My mother was an ambitious 14 year old. Born in Taiwan, she moved to the big city on her own and started working full time by the age of 16. She made a bet with herself to make her first million dollars by the time she turned 30. And she succeeded, ahead of schedule. She traveled the world courageously and I was born out of her bravery and ambition. My mother knew she had a duty to bear a child to fulfill her familial obligations. Yet, she gave no care to gender when gender was so important. She felt her duty complete despite my being born a girl. She was only 25 years old when she had me, her only child.
Inside her womb, I received what she consumed. She nourished me with coconut water, live and vital from the shell, tropical fruits borne from the rich soils of the island, classical music, and science fiction literature. I received what she consumed and she was consumed with ambition.
I won’t know this about her, or myself, until 25 years later, exactly at the age she had me, exactly at the time she made her ambitious one million dollar bet.
One day my grandfather passes away from cancer. Death is always sudden.
My mother flies back to Taiwan a whole person and returns to Vancouver a figment.
She says a dying person reveals a certain clarity around you. When you have to wipe down your own parent’s sick body. You can’t even wash the hospital smell out of your own hair and clothes.
She continues to clean his sheets. His waste. His body dies a little everyday while her body lives on, still cleaning him, awaiting her father’s imminent death.
Death is… undignified for the body, she says.
Shortly after my grandpa’s death, I visit my parents’ home to eat, sleep, mourn with them. I was still in university, with no real job. My only ambition at the time was finishing my undergraduate degree.
My mother sits at my bedside. She talks, and cries quietly while I pretend I am asleep. It’s getting later and later but I force myself to stay awake in order to pretend to sleep.

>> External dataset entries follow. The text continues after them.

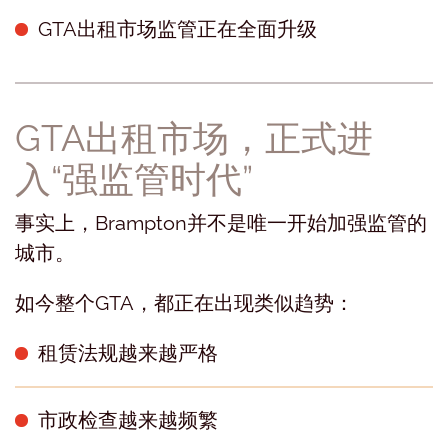
GTA出租市场监管正在全面升级
GTA出租市场，正式进
入“强监管时代”
事实上，Brampton并不是唯一开始加强监管的
城市。
如今整个GTA，都正在出现类似趋势：
租赁法规越来越严格
市政检查越来越频繁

I recall what she says only in fragments that my memory struggles to piece together.
My mother says, “one of my biggest regrets in life was using work as an excuse to not see my father when he was alive. When he called and just wanted to talk, I was always short with him. When he wanted to see me I never seemed to have the time. Time was only afforded to work.”
“I wish I could have spent just a moment more to talk to him,” my mother says. “I wish I could hear his voice, if only for one more minute.”
“I didn’t even have that extra minute for him.”
“I will never get that time back.”
I can recall this only in fragments that I struggle to piece back together. And yet I won’t fully remember this moment until later when my own ambition would become the very thing that would distance my mother and I.
A week passes.
Then a year…
My career began to grow at age 25, and now, at 28, I can see the patterns recreated out of the umbilical thread that weaves through my mother and me. Her pain is visceral and I am already full of regret.
Then a year turns plural and these years would measure the distance between my mother, and me. I too, begin to forget.
“I’m too busy to talk, mom.” I would say.
I work. And I forget some more.
And then at age 28, full of ambition I finally remember what my mom says.
And suddenly it’s clear.
I am repeating my mother’s cycle of regret.
Last year, I work up the courage to call my mom. To close the distance borne out of the ambition that we share.
I say to my mother, “do you remember when you were talking to me after grandpa died, and I pretended to be sleeping?” I am asking my mother to remember, out loud, so that I, too, can remember.
“Of course,” she says over the phone, without missing a beat.
In this moment I wish to be free from pain and loss through the wisdom of my mother’s own sorrow. My recollection of that night by my bedside is the only escape I have from the cycle of ambition and regret.
I work up the courage to quit the job that started my career.
My mother says, death reveals a certain… clarity around you. As your heart breaks, piece by piece, the remaining core grasps onto anything – anything – to keep on beating, or stop beating all together. It wants to reach outward, break through the skin of your chest because it is in agony and wants out. It feels trapped inside the body. When it is so vulnerable, the heart, embraced and protected by the body, still wants out.
Like a breaking heart, my mother is still trapped inside her regret.
I am asking my mother to remember as I tell her my fragmented memory of her regret, so that I can remember too. So that I am no longer trapped inside my own regret. So that I will remember not to forget her.